"Survive and Thrive," MTC approves recommendations for state funds to save transit

Bay Area bus riders.
Karl Nielsen

The Metropolitan Transportation Commission Wednesday voted unanimously to endorse a suite of recommendations to the Legislature for crafting a new state budget that provides operating funding on a multi-year basis to avert service cuts among hard-pressed transit agencies facing major budget deficits due to slow ridership recovery. 

In supporting a list of potential revenue sources to stave off major cuts to transit service and help transform transit to attract new riders, the Commission urged staff to include in its advocacy strong accountability measures to help ensure transit agencies deliver on the promise of the Bay Area’s Transit Transformation Action Plan.  

The Commission’s action endorsed a menu of potential funding shifts and fee increases over five years giving legislators $7.4 billion worth of options to address a statewide “fiscal cliff” estimated by the California Transit Association to total $6 billion statewide. Bay Area transit agencies alone face an estimated $2.5 billion five-year operating shortfall, with Muni and BART accounting for the largest shares of this revenue gap.

Recommendations approved by the Commission Wednesday include:

  • Cap and Trade, $2.5 billion: Shift discretionary Cap and Trade proceeds above and beyond what the Governor has proposed in his January budget.
  • Federal Highway Funds, $2.3 billion: This option would involve a temporary five-year redirection of the growth in new federal highway funds from the Infrastructure Investment and Jobs Act (IIJA) that would otherwise go towards state highway repairs but have not yet been assigned to specific projects. The proposal would still allow a 19% increase in major highway repairs relative to pre-IIJA levels.  
  • Diesel Sales Tax, $1.3 billion: Shift 100% of funds to transit. About 80% of this tax already is dedicated to transit. 
  • Transportation Improvement Fee, $1.3 billion: A proposed five-year increase in a vehicle registration surcharge, with cars valued at less than $5,000 (some 40% of all registered vehicles in California) exempt from the temporary fee hike and a maximum increase of $30 per year for vehicles valued over $60,000.

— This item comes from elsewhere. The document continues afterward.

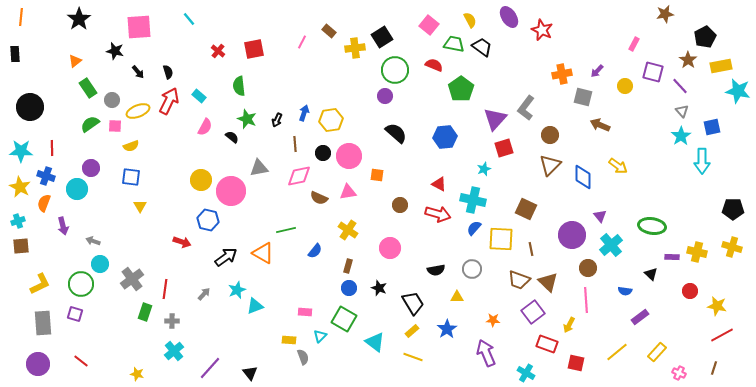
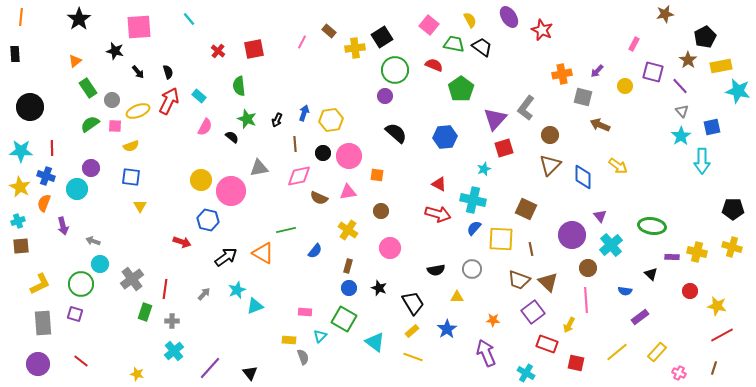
brown circle at (400, 205): moved 19 px left, 6 px down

MTC since last fall has been working with transit agencies, business and labor groups, environmental and transit rider advocacy organizations, and others to urge the Legislature to invest in transit agencies’ recovery from the COVID-19 pandemic. The Commission’s advocacy principles include:

  1. Meet critical service needs for agencies with demonstrated operating deficits caused by reduced ridership and for improvements to enhance the rider experience;
  2. ‘Survive’ funds should be based on need, while ‘Thrive’ dollars could be distributed by formula or competitively; and
  3. ‘Thrive’ funds may be front-loaded beginning in the fiscal 2023-24 budget because investments to attract more riders may reduce transit agencies’ operating deficits in later years, and the agencies’ ‘Survive” needs are expected to jump sharply from 2023-24 to 2024-25 and then hold largely steady from 2025-26 through 2027-28.